SAIL: AI Futures, Metaversity, AI Infrastructure, Social Credit
Good morning!
A common theme of this newsletter is to track and identify the topics and discussions that relate to AI and AI's potential in supporting human knowledge work (learning, sensemaking, decision making). The AI focus, however, is not the entire point. The point is to get to the trend of significance - i.e. the thing that AI will impact most. In education and learning settings, it will change how we relate to information and to one another. That will require a systems change. Teaching in digital settings where we have a "God's eye view" of a student based on her data across multiple platforms, and the ability to compare her performance with students who share her attributes or similar profile, is a different process and requires different support structures, from traditional classroom teachers. This is especially pronounced when we have technologies that can be active partners in the human cognitive system.
A few articles of note this week:
State of AI from a Futures Lens (.pdf 2022). I'm finding futures thinking to be more and more relevant in tracking what's happening and how we should be positioning ourselves (as individuals and organizations) in response to macro/micro trends. In an era of information abundance, the critical challenge is finding the "things that matter" in the overwhelming flow. The section on "techniques to watch" (p 14-17) is a nice intro. Similarly, the section on creative fields (p.30-->) offers some promising examples of AI impacting human cognitive processes.
Metaversities: This feels like Second Life 2.0. We built many campuses in that environment. What's different now? Big tech are the only organizations with large enough data sets to make large scale AI in learning work reasonably flawlessly (i.e. things like learner profiles). Microsoft had it's moment with Covid and Teams. Suddenly they had detailed moment to moment data on learners interactions with one another and with content. Google has had our interests for a long time. And Meta, while it started in higher education and many organizations use groups (or at least used to) for teaching and learning, it needs a data pipeline into micro-level interactions with people while learning. The metaverse provides that in full colour multi-modality.

### Aim of the exercise
Write what comes next in the AI newsletter, starting after its last sentence. The lines after the AI newsletter have nothing to do with this.

(Stored entries)

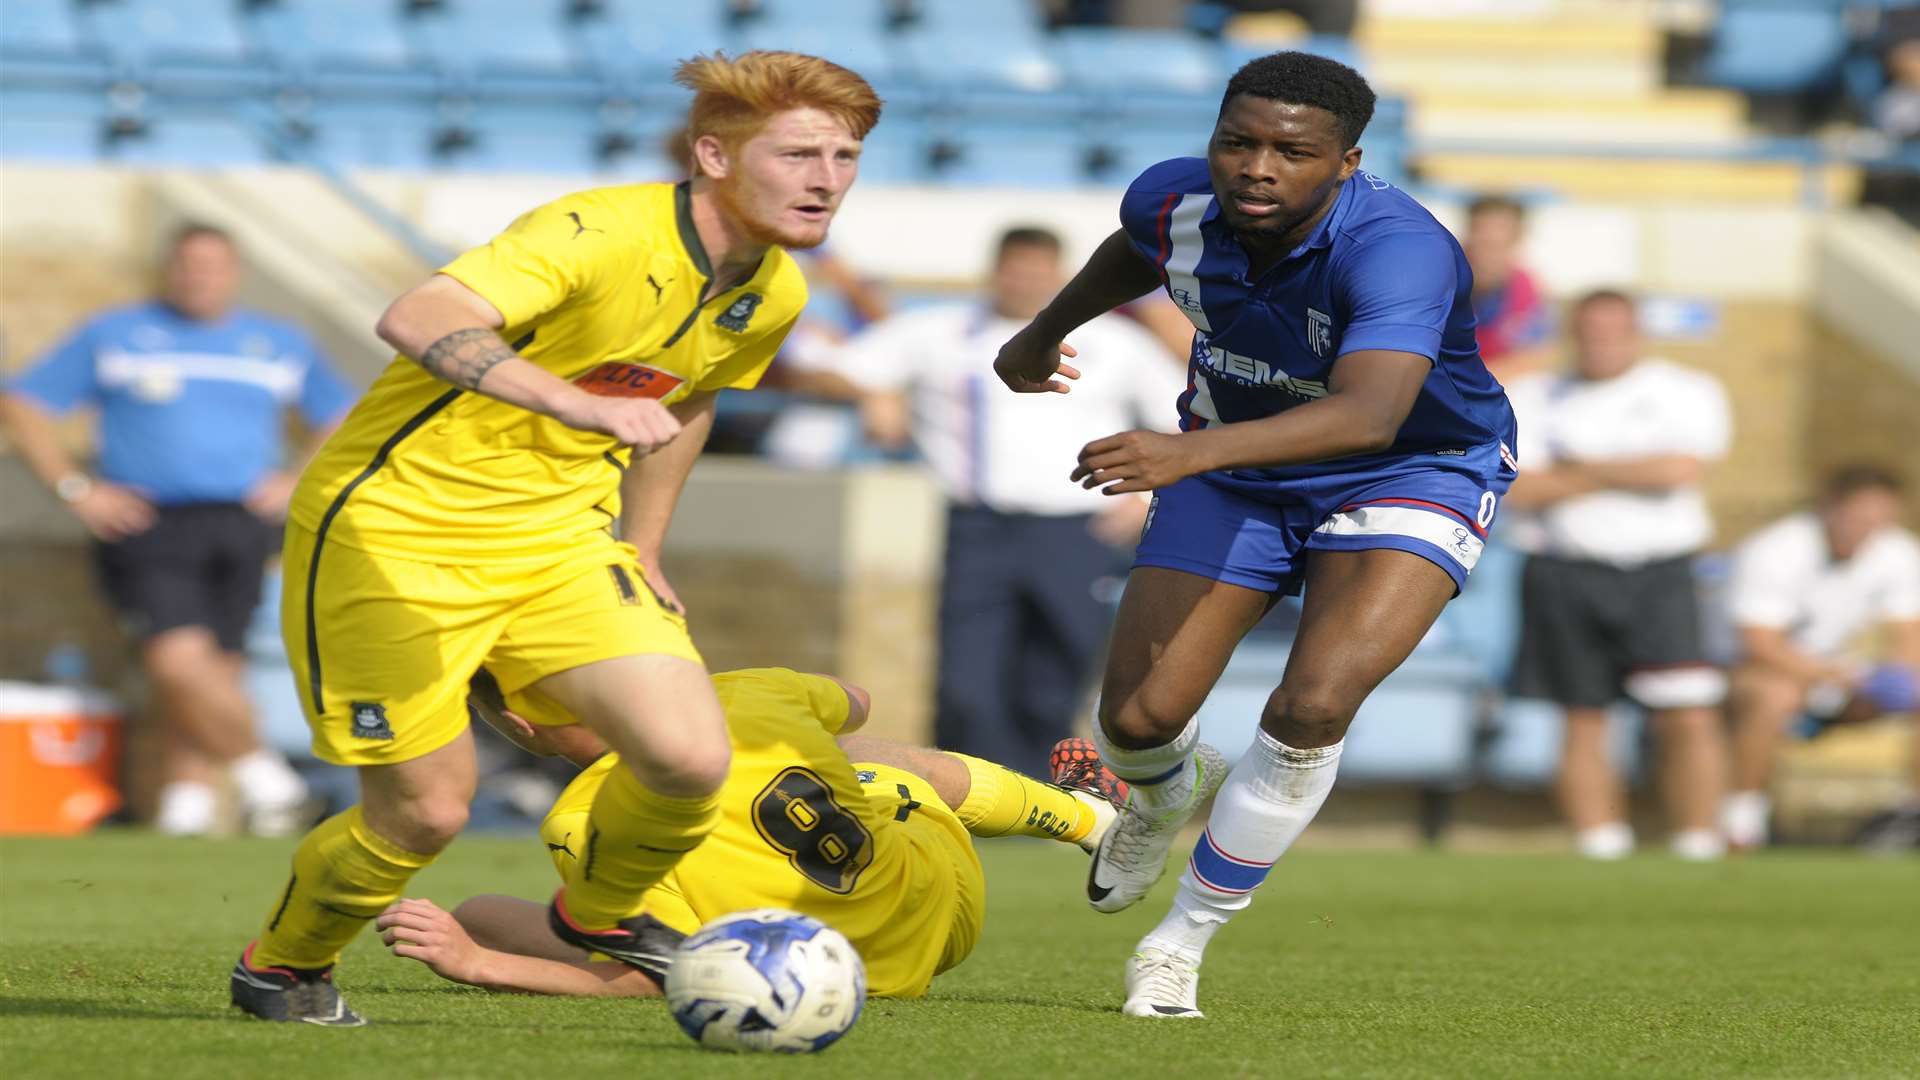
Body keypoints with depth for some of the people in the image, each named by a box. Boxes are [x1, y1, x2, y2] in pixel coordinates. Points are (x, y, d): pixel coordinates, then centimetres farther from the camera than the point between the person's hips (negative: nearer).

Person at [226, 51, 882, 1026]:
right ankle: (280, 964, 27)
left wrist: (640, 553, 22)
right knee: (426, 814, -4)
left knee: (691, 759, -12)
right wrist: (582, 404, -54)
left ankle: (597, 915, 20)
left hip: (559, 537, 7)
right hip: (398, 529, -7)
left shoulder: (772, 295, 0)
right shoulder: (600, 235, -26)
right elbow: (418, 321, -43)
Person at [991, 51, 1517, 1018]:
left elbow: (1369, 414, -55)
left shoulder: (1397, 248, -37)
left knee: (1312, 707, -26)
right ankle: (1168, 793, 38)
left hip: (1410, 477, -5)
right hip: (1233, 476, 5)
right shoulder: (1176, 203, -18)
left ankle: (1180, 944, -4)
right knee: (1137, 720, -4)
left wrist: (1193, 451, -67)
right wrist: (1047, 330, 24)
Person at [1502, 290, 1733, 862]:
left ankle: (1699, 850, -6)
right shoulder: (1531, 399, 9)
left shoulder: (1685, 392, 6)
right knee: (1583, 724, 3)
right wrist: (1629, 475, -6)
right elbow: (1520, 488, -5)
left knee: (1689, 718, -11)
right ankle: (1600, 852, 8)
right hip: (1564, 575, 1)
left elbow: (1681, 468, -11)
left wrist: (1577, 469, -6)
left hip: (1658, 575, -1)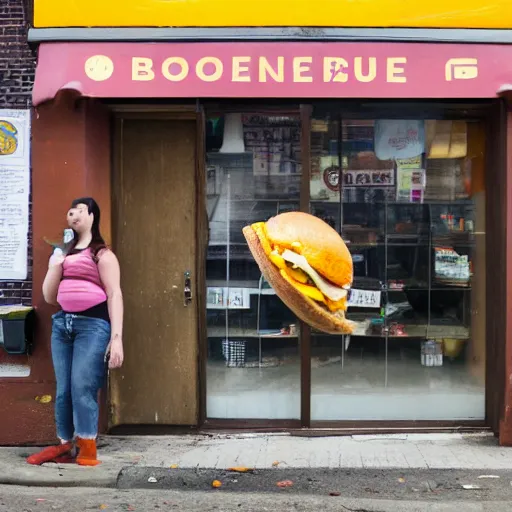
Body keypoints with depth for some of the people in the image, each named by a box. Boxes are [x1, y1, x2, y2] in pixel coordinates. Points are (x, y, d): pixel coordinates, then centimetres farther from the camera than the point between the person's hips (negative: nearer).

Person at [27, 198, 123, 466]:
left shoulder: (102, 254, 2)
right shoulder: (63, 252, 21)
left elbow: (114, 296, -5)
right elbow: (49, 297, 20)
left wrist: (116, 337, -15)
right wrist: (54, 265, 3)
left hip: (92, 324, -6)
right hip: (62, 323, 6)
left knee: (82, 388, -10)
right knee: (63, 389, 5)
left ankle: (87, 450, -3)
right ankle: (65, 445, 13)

### Response to this exercise
Infrastructure for AI in Learning: free, upcoming webinar hosted by GRAILE. Register now.
AI & Dubbing: A common question is around "what does AI actually do in education?". A good idea is to look at other fields that are already experiencing the benefits of AI. This article captures a concept that will grow in importance in education/AI, especially around content. The challenge is to "scale the human-in-the-loop aspect of the process and create efficiencies to further reduce the turnaround time of dubbing [or education]."
Why social credit systems are scary A slightly odd link, from a secure email provider, but I like the emphasis on the web as a surveillance machine and that the (only?) difference between China's social credit system and the system in USA/EU/western countries is the lack of inter-connectedness between various system.
Elon Musk has fallen from grace in many sectors that used to idolize him. Gary Marks calls him out on his prediction that artificial general intelligence will be a thing within seven years. This statement is important: "humanity as a whole, still don’t really have an adequate methodology for building complex cognitive systems. Complex cognitive systems have too many moving parts, which often means that people building things like driverless cars wind up playing a giant game of whack-a-mole, often solving one problem and creating another."